O caminhão. Todo ele ocupando todo o campo de visão à minha frente. Um ímpeto. A freada. Uma sigla vem à mente: ABS. Não fosse ele, muito provavelmente não haveria texto essa semana.
Não haveria mais Sub-versão. E eu quase pude sentir a ferragem pesada penetrando meus tecidos, o corpo projetado à frente, a dor causada no peito pela pressão do cinto de segurança, meus ossos se partindo com a força do impacto. Não, não ia sobrar nada da frente do carro.
Segundos. Segundos e tudo poderia ter tido um desfecho diferente. Mas é justamente aí que Ele habita, nos décimos de segundos que separam o corredor vitorioso do segundo lugar, na miudeza de tempo que separa o amor da indiferença, na linha tênue que afasta a lâmina cortante da faca do dedo dedicado da cozinheira.
Deus habita é no limite, no limiar da dúvida, no palco do improvável. Nas improbabilidades todas, é lá que Ele habita. E eu não sei dizer o porquê dessas suas escolhas. Aliás, será mesmo que são escolhas suas? Receio que não. Mas é fato que todo encontro com Ele é sempre assustador, um misto de encanto e dor.
Naquele dia, no entanto, não senti dor, nem me vi tomada por qualquer tipo de encanto. Devia estar tão entregue à dureza do cotidiano, que tinha meus sentidos adormecidos para a beleza, que só viria a enxergá-la depois, um pouco depois.
Xinguei em voz alta o motorista do caminhão e continuei na estrada, cansada da estrada, da vida e de gente como o motorista do caminhão. Tomada pelo cansaço, que é às vezes existir, nem sequer me lembrei de agradecer.
Só fui fazê-lo depois, naquele semáforo vermelho, atrasando ainda mais, eu pensava, minha chegada em casa, porque foi ali que Ele melhor se me apresentou.

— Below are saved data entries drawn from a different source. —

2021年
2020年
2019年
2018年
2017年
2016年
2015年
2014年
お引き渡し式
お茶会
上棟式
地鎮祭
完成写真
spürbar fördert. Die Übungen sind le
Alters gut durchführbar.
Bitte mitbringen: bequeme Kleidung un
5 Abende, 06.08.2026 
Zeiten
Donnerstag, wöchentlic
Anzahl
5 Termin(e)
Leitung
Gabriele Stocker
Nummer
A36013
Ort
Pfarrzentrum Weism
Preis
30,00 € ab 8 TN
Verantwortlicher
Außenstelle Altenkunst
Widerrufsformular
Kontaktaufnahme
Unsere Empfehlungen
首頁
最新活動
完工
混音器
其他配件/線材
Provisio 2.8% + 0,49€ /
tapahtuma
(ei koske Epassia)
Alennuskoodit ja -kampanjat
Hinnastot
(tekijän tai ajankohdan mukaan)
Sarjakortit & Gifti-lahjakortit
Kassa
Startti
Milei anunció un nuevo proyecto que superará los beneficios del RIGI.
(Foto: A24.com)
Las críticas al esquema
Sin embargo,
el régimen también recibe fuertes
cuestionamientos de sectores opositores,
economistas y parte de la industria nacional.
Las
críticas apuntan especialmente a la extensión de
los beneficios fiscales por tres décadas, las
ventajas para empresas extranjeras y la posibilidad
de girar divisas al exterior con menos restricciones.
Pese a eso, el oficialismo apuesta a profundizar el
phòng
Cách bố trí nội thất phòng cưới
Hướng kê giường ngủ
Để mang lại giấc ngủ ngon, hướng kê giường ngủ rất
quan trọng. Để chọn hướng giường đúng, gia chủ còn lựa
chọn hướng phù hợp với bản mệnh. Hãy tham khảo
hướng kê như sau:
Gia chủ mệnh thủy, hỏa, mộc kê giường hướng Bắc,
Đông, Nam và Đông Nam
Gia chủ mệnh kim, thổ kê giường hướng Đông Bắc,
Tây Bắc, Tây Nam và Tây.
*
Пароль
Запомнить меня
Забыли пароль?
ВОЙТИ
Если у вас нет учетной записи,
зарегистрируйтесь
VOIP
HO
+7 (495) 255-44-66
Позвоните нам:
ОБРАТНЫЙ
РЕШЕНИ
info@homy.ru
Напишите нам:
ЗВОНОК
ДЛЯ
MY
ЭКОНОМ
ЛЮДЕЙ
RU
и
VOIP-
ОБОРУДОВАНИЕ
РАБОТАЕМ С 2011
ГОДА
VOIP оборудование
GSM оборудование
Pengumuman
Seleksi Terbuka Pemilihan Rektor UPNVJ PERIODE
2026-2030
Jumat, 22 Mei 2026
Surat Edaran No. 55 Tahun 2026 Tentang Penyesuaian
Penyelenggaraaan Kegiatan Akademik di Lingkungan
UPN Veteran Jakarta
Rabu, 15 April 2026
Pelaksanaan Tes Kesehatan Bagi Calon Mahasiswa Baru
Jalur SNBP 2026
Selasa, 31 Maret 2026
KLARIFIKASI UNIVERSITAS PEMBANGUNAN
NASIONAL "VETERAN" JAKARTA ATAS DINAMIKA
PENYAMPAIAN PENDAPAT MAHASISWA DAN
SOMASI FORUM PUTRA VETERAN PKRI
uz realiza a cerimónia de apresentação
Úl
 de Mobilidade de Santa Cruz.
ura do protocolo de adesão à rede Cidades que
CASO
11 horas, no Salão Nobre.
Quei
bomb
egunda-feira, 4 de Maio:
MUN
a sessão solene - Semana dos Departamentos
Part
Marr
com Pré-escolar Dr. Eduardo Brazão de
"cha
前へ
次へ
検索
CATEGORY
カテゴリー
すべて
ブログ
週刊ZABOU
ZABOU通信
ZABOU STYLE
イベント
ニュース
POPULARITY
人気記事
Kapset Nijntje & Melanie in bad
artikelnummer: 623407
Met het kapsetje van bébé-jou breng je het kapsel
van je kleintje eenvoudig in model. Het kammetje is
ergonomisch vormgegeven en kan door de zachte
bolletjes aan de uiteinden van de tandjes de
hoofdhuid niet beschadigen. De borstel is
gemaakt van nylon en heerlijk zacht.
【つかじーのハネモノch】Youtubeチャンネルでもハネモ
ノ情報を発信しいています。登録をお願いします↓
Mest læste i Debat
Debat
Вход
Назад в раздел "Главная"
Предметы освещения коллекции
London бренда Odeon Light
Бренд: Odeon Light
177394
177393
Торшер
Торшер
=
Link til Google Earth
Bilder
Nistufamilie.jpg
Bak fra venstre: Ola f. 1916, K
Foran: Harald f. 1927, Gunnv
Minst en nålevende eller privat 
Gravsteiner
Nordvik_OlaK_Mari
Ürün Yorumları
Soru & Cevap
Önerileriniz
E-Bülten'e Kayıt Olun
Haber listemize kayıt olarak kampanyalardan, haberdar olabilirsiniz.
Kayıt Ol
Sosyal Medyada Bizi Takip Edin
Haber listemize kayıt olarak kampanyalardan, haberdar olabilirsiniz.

Muito mais nitidamente, muito mais claro e forte e indiscutivelmente vivo, que quando do meu “quase” acidente.
E como era bonito! Assustadoramente, bonito! Verde, grande, corpulento, o grilo pousado no pára-brisa do meu carro só poderia ser um arauto dEle. Criatura a serviço de seu criador, de uma beleza grave e intensa como a própria vida.
Permaneceu assim, pousado um bom tempo, mesmo depois do sinal aberto, quando podia e devia alçar a liberdade, que é não se prender a nada, nem com toda a movimentação do carro se moveu. Permanecemos um tempo juntos, separados apenas pela grossura do vidro, que apesar de um obstáculo físico, nos colocava quase íntimos devido à leveza da transparência.
Ainda quando parada no sinal, pude ter tempo inclusive para, esticando a mão até a bolsa, pegar o celular e tirar-lhe uma foto. É, às vezes, Ele se permite fotografar, afeito que anda às novas tecnologias.
Fechei o vidro por completo, senti medo que a criatura entrasse. Já podia até sentir-lhe o peso batendo contra mim e para minha aflição.
E sabem, é isso, a gente gosta dEle, mas na maioria das vezes, apenas através da vidraça, da vidraça opaca e suja da religiosidade, mas quando Ele se apresenta assim, tal como é, belo, intenso, arrebatador, imerecido, tudo o que somos capazes de sentir é temor.